Stafford is at the helm of the second-best scoring offense in football. The Lions are averaging 31.8 points per game, 7.79 yards per attempt, and 3.95 YpC (up 1.01 yards after Jahvid Best’s explosion last week). The 49ers are the second-best scoring defense in football, averaging 15.6 points per game, 6.85 YpA, and 3.57 YpC. They’re actually allowing better balll movement through the air and on the ground than you’d expect, given the scoring average. That’s due in part to their excellent +10 turnover ratio.
Given these unit’s equal strength (they’re both outstanding), if there really is no advantage for Scott Linehan’s offenses against Vic Fangio’s defenses, the Lions should exactly meet expectations. Since I’ve been trying to weigh recent performance more heavily than historical, I’ll roll with that as my official projection.

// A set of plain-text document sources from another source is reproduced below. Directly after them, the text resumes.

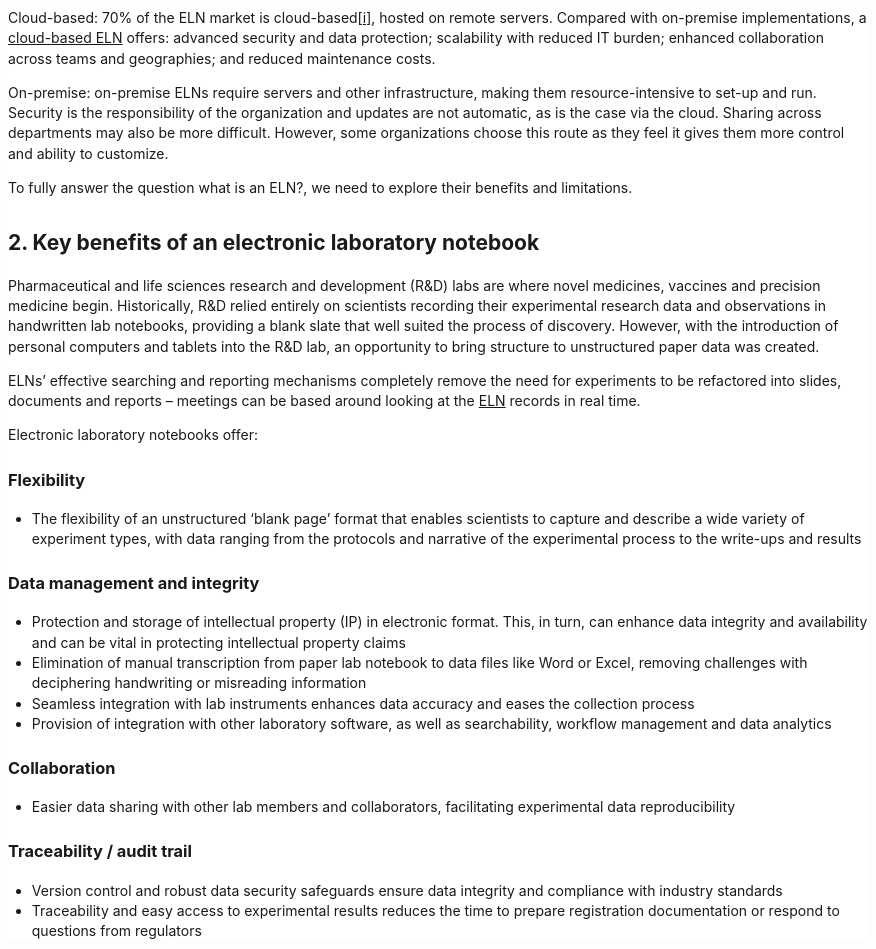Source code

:Cloud-based: 70% of the ELN market is cloud-based[[i\]](https://www.idbs.com/what-is-an-eln/#_edn1), hosted on remote servers. Compared with on-premise implementations, a [cloud-based ELN](https://www.idbs.com/2024/06/move-on-prem-cloud-lab-system/) offers: advanced security and data protection; scalability with reduced IT burden; enhanced collaboration across teams and geographies; and reduced maintenance costs.

On-premise: on-premise ELNs require servers and other infrastructure, making them resource-intensive to set-up and run. Security is the responsibility of the organization and updates are not automatic, as is the case via the cloud. Sharing across departments may also be more difficult. However, some organizations choose this route as they feel it gives them more control and ability to customize.

To fully answer the question what is an ELN?, we need to explore their benefits and limitations.

## 2. Key benefits of an electronic laboratory notebook

Pharmaceutical and life sciences research and development (R&D) labs are where novel medicines, vaccines and precision medicine begin. Historically, R&D relied entirely on scientists recording their experimental research data and observations in handwritten lab notebooks, providing a blank slate that well suited the process of discovery. However, with the introduction of personal computers and tablets into the R&D lab, an opportunity to bring structure to unstructured paper data was created.

ELNs’ effective searching and reporting mechanisms completely remove the need for experiments to be refactored into slides, documents and reports – meetings can be based around looking at the [ELN](https://www.idbs.com/2013/12/science-needs-elns-how-to-know-what-you-have-and-how-to-use-it-part-two/) records in real time.

Electronic laboratory notebooks offer:

### **Flexibility**

- The flexibility of an unstructured ‘blank page’ format that enables scientists to capture and describe a wide variety of experiment types, with data ranging from the protocols and narrative of the experimental process to the write-ups and results

### **Data management and integrity**

- Protection and storage of intellectual property (IP) in electronic format. This, in turn, can enhance data integrity and availability and can be vital in protecting intellectual property claims
- Elimination of manual transcription from paper lab notebook to data files like Word or Excel, removing challenges with deciphering handwriting or misreading information
- Seamless integration with lab instruments enhances data accuracy and eases the collection process
- Provision of integration with other laboratory software, as well as searchability, workflow management and data analytics

### **Collaboration**

- Easier data sharing with other lab members and collaborators, facilitating experimental data reproducibility

### **Traceability / audit trail**

- Version control and robust data security safeguards ensure data integrity and compliance with industry standards
- Traceability and easy access to experimental results reduces the time to prepare registration documentation or respond to questions from regulators
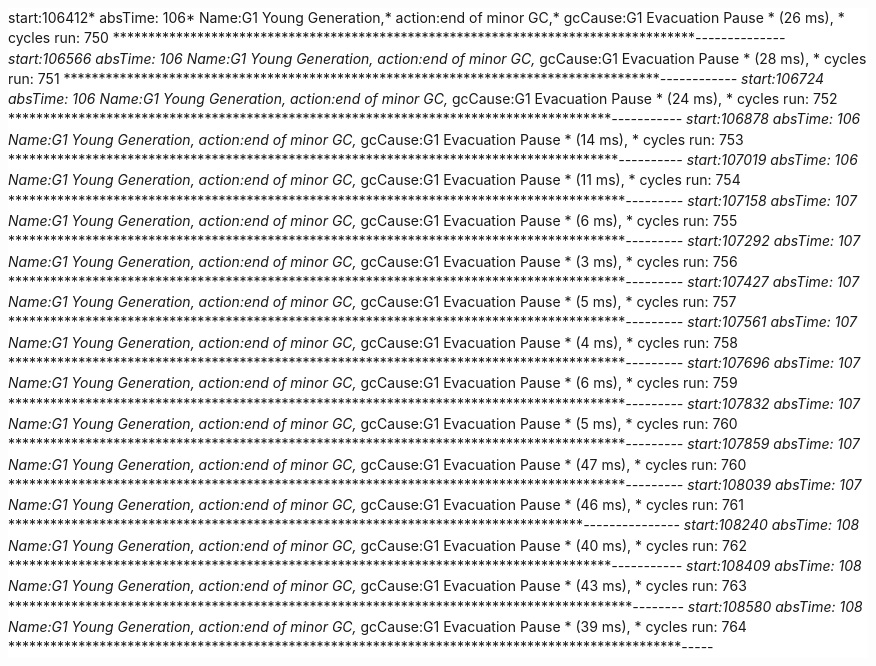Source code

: start:106412*  absTime: 106* Name:G1 Young Generation,* action:end of minor GC,* gcCause:G1 Evacuation Pause * (26 ms), * cycles run: 750
***************************************************************************************--------------
start:106566*  absTime: 106* Name:G1 Young Generation,* action:end of minor GC,* gcCause:G1 Evacuation Pause * (28 ms), * cycles run: 751
*****************************************************************************************------------
start:106724*  absTime: 106* Name:G1 Young Generation,* action:end of minor GC,* gcCause:G1 Evacuation Pause * (24 ms), * cycles run: 752
******************************************************************************************-----------
start:106878*  absTime: 106* Name:G1 Young Generation,* action:end of minor GC,* gcCause:G1 Evacuation Pause * (14 ms), * cycles run: 753
*******************************************************************************************----------
start:107019*  absTime: 106* Name:G1 Young Generation,* action:end of minor GC,* gcCause:G1 Evacuation Pause * (11 ms), * cycles run: 754
********************************************************************************************---------
start:107158*  absTime: 107* Name:G1 Young Generation,* action:end of minor GC,* gcCause:G1 Evacuation Pause * (6 ms), * cycles run: 755
********************************************************************************************---------
start:107292*  absTime: 107* Name:G1 Young Generation,* action:end of minor GC,* gcCause:G1 Evacuation Pause * (3 ms), * cycles run: 756
********************************************************************************************---------
start:107427*  absTime: 107* Name:G1 Young Generation,* action:end of minor GC,* gcCause:G1 Evacuation Pause * (5 ms), * cycles run: 757
********************************************************************************************---------
start:107561*  absTime: 107* Name:G1 Young Generation,* action:end of minor GC,* gcCause:G1 Evacuation Pause * (4 ms), * cycles run: 758
********************************************************************************************---------
start:107696*  absTime: 107* Name:G1 Young Generation,* action:end of minor GC,* gcCause:G1 Evacuation Pause * (6 ms), * cycles run: 759
********************************************************************************************---------
start:107832*  absTime: 107* Name:G1 Young Generation,* action:end of minor GC,* gcCause:G1 Evacuation Pause * (5 ms), * cycles run: 760
********************************************************************************************---------
start:107859*  absTime: 107* Name:G1 Young Generation,* action:end of minor GC,* gcCause:G1 Evacuation Pause * (47 ms), * cycles run: 760
********************************************************************************************---------
start:108039*  absTime: 107* Name:G1 Young Generation,* action:end of minor GC,* gcCause:G1 Evacuation Pause * (46 ms), * cycles run: 761
**************************************************************************************---------------
start:108240*  absTime: 108* Name:G1 Young Generation,* action:end of minor GC,* gcCause:G1 Evacuation Pause * (40 ms), * cycles run: 762
******************************************************************************************-----------
start:108409*  absTime: 108* Name:G1 Young Generation,* action:end of minor GC,* gcCause:G1 Evacuation Pause * (43 ms), * cycles run: 763
*********************************************************************************************--------
start:108580*  absTime: 108* Name:G1 Young Generation,* action:end of minor GC,* gcCause:G1 Evacuation Pause * (39 ms), * cycles run: 764
************************************************************************************************-----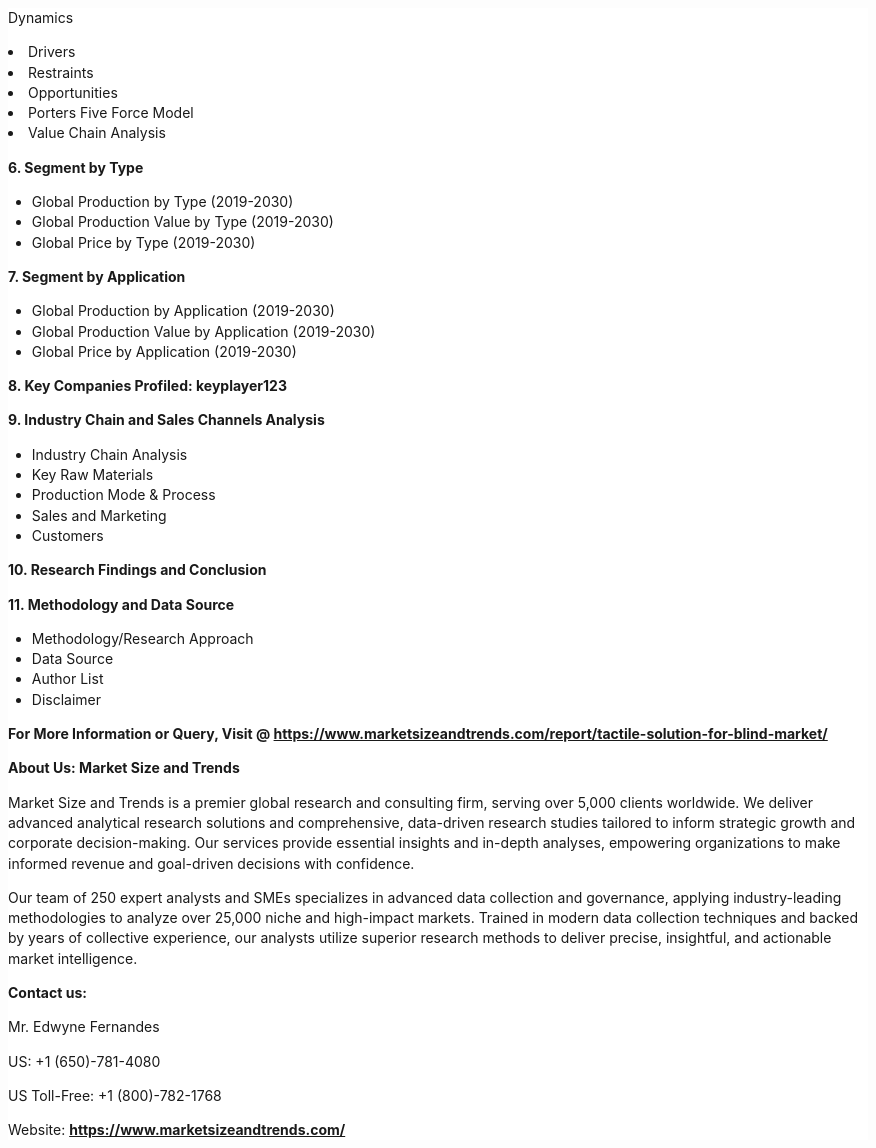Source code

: Dynamics</li><li>Drivers</li><li>Restraints</li><li>Opportunities</li><li>Porters Five Force Model</li><li>Value Chain Analysis&nbsp;</li></ul><p><strong>6. Segment by Type</strong></p><ul><li>Global Production by Type (2019-2030)</li><li>Global Production Value by Type (2019-2030)</li><li>Global Price by Type (2019-2030)</li></ul><p><strong>7. Segment by Application</strong></p><ul><li>Global Production by Application (2019-2030)</li><li>Global Production Value by Application (2019-2030)</li><li>Global Price by Application (2019-2030)</li></ul><p><strong>8. Key Companies Profiled: keyplayer123</strong></p><p><strong>9. Industry Chain and Sales Channels Analysis</strong></p><ul><li>Industry Chain Analysis</li><li>Key Raw Materials</li><li>Production Mode &amp; Process</li><li>Sales and Marketing</li><li>Customers</li></ul><p><strong>10. Research Findings and Conclusion</strong></p><p><strong>11. Methodology and Data Source</strong></p><ul><li>Methodology/Research Approach</li><li>Data Source</li><li>Author List</li><li>Disclaimer</li></ul></p><p><strong>For More Information or Query, Visit @ <a href="https://www.marketsizeandtrends.com/report/tactile-solution-for-blind-market/">https://www.marketsizeandtrends.com/report/tactile-solution-for-blind-market/</a></strong></p><p><strong>About Us: Market Size and Trends</strong></p><p>Market Size and Trends is a premier global research and consulting firm, serving over 5,000 clients worldwide. We deliver advanced analytical research solutions and comprehensive, data-driven research studies tailored to inform strategic growth and corporate decision-making. Our services provide essential insights and in-depth analyses, empowering organizations to make informed revenue and goal-driven decisions with confidence.</p><p>Our team of 250 expert analysts and SMEs specializes in advanced data collection and governance, applying industry-leading methodologies to analyze over 25,000 niche and high-impact markets. Trained in modern data collection techniques and backed by years of collective experience, our analysts utilize superior research methods to deliver precise, insightful, and actionable market intelligence.</p><p><strong>Contact us:</strong></p><p>Mr. Edwyne Fernandes</p><p>US: +1 (650)-781-4080</p><p>US Toll-Free: +1 (800)-782-1768</p><p>Website: <strong><a href="https://www.marketsizeandtrends.com/">https://www.marketsizeandtrends.com/</a></strong></p>

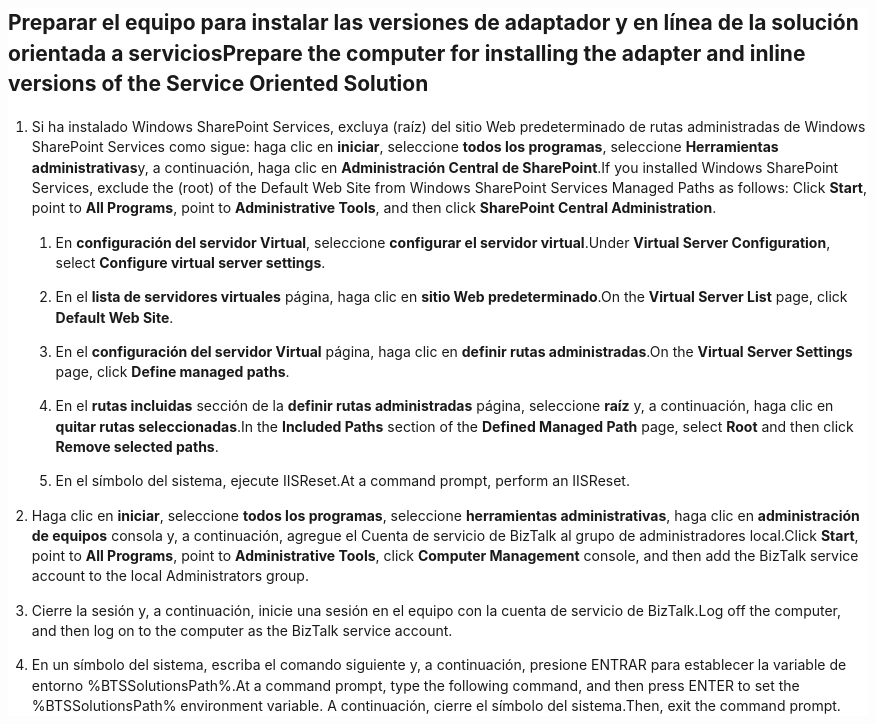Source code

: ##  <a name="step1"></a><span data-ttu-id="ecb97-107">Preparar el equipo para instalar las versiones de adaptador y en línea de la solución orientada a servicios</span><span class="sxs-lookup"><span data-stu-id="ecb97-107">Prepare the computer for installing the adapter and inline versions of the Service Oriented Solution</span></span>  
  
1.  <span data-ttu-id="ecb97-108">Si ha instalado Windows SharePoint Services, excluya (raíz) del sitio Web predeterminado de rutas administradas de Windows SharePoint Services como sigue: haga clic en **iniciar**, seleccione **todos los programas**, seleccione  **Herramientas administrativas**y, a continuación, haga clic en **Administración Central de SharePoint**.</span><span class="sxs-lookup"><span data-stu-id="ecb97-108">If you installed Windows SharePoint Services, exclude the (root) of the Default Web Site from Windows SharePoint Services Managed Paths as follows: Click **Start**, point to **All Programs**, point to **Administrative Tools**, and then click **SharePoint Central Administration**.</span></span>  
  
    1.  <span data-ttu-id="ecb97-109">En **configuración del servidor Virtual**, seleccione **configurar el servidor virtual**.</span><span class="sxs-lookup"><span data-stu-id="ecb97-109">Under **Virtual Server Configuration**, select **Configure virtual server settings**.</span></span>  
  
    2.  <span data-ttu-id="ecb97-110">En el **lista de servidores virtuales** página, haga clic en **sitio Web predeterminado**.</span><span class="sxs-lookup"><span data-stu-id="ecb97-110">On the **Virtual Server List** page, click **Default Web Site**.</span></span>  
  
    3.  <span data-ttu-id="ecb97-111">En el **configuración del servidor Virtual** página, haga clic en **definir rutas administradas**.</span><span class="sxs-lookup"><span data-stu-id="ecb97-111">On the **Virtual Server Settings** page, click **Define managed paths**.</span></span>  
  
    4.  <span data-ttu-id="ecb97-112">En el **rutas incluidas** sección de la **definir rutas administradas** página, seleccione **raíz** y, a continuación, haga clic en **quitar rutas seleccionadas**.</span><span class="sxs-lookup"><span data-stu-id="ecb97-112">In the **Included Paths** section of the **Defined Managed Path** page, select **Root** and then click **Remove selected paths**.</span></span>  
  
    5.  <span data-ttu-id="ecb97-113">En el símbolo del sistema, ejecute IISReset.</span><span class="sxs-lookup"><span data-stu-id="ecb97-113">At a command prompt, perform an IISReset.</span></span>  
  
2.  <span data-ttu-id="ecb97-114">Haga clic en **iniciar**, seleccione **todos los programas**, seleccione **herramientas administrativas**, haga clic en **administración de equipos** consola y, a continuación, agregue el Cuenta de servicio de BizTalk al grupo de administradores local.</span><span class="sxs-lookup"><span data-stu-id="ecb97-114">Click **Start**, point to **All Programs**, point to **Administrative Tools**, click **Computer Management** console, and then add the BizTalk service account to the local Administrators group.</span></span>  
  
3.  <span data-ttu-id="ecb97-115">Cierre la sesión y, a continuación, inicie una sesión en el equipo con la cuenta de servicio de BizTalk.</span><span class="sxs-lookup"><span data-stu-id="ecb97-115">Log off the computer, and then log on to the computer as the BizTalk service account.</span></span>  
  
4.  <span data-ttu-id="ecb97-116">En un símbolo del sistema, escriba el comando siguiente y, a continuación, presione ENTRAR para establecer la variable de entorno %BTSSolutionsPath%.</span><span class="sxs-lookup"><span data-stu-id="ecb97-116">At a command prompt, type the following command, and then press ENTER to set the %BTSSolutionsPath% environment variable.</span></span> <span data-ttu-id="ecb97-117">A continuación, cierre el símbolo del sistema.</span><span class="sxs-lookup"><span data-stu-id="ecb97-117">Then, exit the command prompt.</span></span>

Factoring in the 49ers penchant for allowing more yardage than points, I project the Lions to score 23-26 points, throw for 7.5-8.0 YpA, and run for 3.75-4.0 YpC. I have medium confidence in this projection.
Of course, if there really is a systemic advantage for Lions offenses against Capers/Fangio 3-4 defenses, then the Lions should add another touchdown or so. As with Monday Night Football, I expect the crowd to give the Lions a lift—though not to the same extreme. However, if the Lions turn the ball over two or more times, they may not make it into the mid 20s.
This game gives me the heebie-jeebies. Both teams are coming off enormous wins. Both teams are “due” to drop one against an extremely tough opponent. The data shows the Lions to hold about a field goal advantage in this one. Both teams take care of the ball extremely well, and both teams force a lot of turnovers. I feel like this will be the difference in what could be a very dramatic, very physical, low-scoring slugfest. The most likely outcome of this game is an extremely hard-fought 23-21 Lions win.